= The Butterfly's Evil Spell =

Play by Federico García Lorca

The Butterfly's Evil Spell (El maleficio de la mariposa) was the first play by the twentieth-century Spanish dramatist Federico García Lorca.

A symbolist work drawing inspiration from Yeats and Maeterlinck, especially the latter's The Blue Bird (1905), Lorca's play deals with an injured butterfly, temporarily stranded amongst other insects, that flies away despite a cockroach's love for her.

Written at the invitation of impresario Gregorio Martínez Sierra, it was first staged at Madrid's Teatro Eslava on 22 March 1920 with ballet dancer Encarnación López Júlvez, called "La Argentinita", as the Butterfly, and Catalina Bárcena as the Cockroach. It was not well received by the public and was cancelled after only four performances. Later García Lorca would claim on various occasions that Mariana Pineda (1927) was his first play.

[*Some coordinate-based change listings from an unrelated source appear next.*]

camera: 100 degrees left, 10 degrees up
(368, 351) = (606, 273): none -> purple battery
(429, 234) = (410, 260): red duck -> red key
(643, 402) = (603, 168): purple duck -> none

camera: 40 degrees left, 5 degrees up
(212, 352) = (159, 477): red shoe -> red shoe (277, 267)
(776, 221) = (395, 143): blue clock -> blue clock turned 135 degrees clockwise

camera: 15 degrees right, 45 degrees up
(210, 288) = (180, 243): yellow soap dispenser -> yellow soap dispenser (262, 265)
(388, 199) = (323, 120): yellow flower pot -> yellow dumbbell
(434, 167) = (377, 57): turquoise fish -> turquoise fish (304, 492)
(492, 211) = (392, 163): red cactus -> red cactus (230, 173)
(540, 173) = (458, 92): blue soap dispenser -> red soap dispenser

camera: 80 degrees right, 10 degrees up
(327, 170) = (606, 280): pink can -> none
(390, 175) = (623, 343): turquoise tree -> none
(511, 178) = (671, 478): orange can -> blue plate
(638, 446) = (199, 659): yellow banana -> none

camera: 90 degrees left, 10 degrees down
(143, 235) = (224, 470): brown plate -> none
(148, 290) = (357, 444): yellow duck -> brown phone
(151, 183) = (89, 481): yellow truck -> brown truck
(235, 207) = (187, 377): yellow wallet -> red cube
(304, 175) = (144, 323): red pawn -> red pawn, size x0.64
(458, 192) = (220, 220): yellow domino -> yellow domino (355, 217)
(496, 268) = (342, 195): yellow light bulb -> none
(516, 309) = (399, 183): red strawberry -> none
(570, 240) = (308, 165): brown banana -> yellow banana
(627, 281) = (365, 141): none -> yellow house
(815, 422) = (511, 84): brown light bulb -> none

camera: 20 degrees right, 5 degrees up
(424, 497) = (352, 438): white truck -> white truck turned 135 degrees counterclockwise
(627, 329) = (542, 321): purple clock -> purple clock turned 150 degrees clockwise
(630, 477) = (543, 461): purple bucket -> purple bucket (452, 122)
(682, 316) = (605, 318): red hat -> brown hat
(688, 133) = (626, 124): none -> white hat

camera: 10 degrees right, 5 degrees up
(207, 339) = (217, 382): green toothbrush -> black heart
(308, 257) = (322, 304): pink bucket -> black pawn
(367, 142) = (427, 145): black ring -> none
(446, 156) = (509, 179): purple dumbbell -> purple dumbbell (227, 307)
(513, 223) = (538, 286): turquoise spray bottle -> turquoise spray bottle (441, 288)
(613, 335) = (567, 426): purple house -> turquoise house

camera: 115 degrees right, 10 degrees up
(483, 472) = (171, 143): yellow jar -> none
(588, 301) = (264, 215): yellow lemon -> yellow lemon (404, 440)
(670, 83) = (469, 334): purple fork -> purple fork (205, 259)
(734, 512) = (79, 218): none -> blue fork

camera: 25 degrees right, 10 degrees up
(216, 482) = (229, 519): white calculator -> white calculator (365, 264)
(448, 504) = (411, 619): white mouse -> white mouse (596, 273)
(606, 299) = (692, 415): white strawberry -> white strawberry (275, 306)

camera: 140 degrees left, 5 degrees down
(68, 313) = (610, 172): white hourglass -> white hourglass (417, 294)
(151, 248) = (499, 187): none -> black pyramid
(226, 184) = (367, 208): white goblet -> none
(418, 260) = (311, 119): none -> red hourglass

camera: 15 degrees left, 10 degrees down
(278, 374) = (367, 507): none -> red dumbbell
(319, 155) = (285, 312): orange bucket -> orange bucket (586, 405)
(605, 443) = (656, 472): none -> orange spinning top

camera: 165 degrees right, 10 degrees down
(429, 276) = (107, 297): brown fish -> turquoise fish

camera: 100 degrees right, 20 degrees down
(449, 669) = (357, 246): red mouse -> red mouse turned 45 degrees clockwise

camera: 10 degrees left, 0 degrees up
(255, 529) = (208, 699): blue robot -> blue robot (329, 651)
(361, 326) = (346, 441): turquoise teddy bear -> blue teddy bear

Several aspects of the style and thematic content of The Butterfly's Evil Spell became distinguishing features of Lorca's mature drama: the exploration of symbolist stylization and non-naturalism, the incorporation of different art forms including music and ballet, bold attention to details of staging, and familiar themes such as frustrated love and the imminence of death.

The work has been made into an opera by Edward Lambert.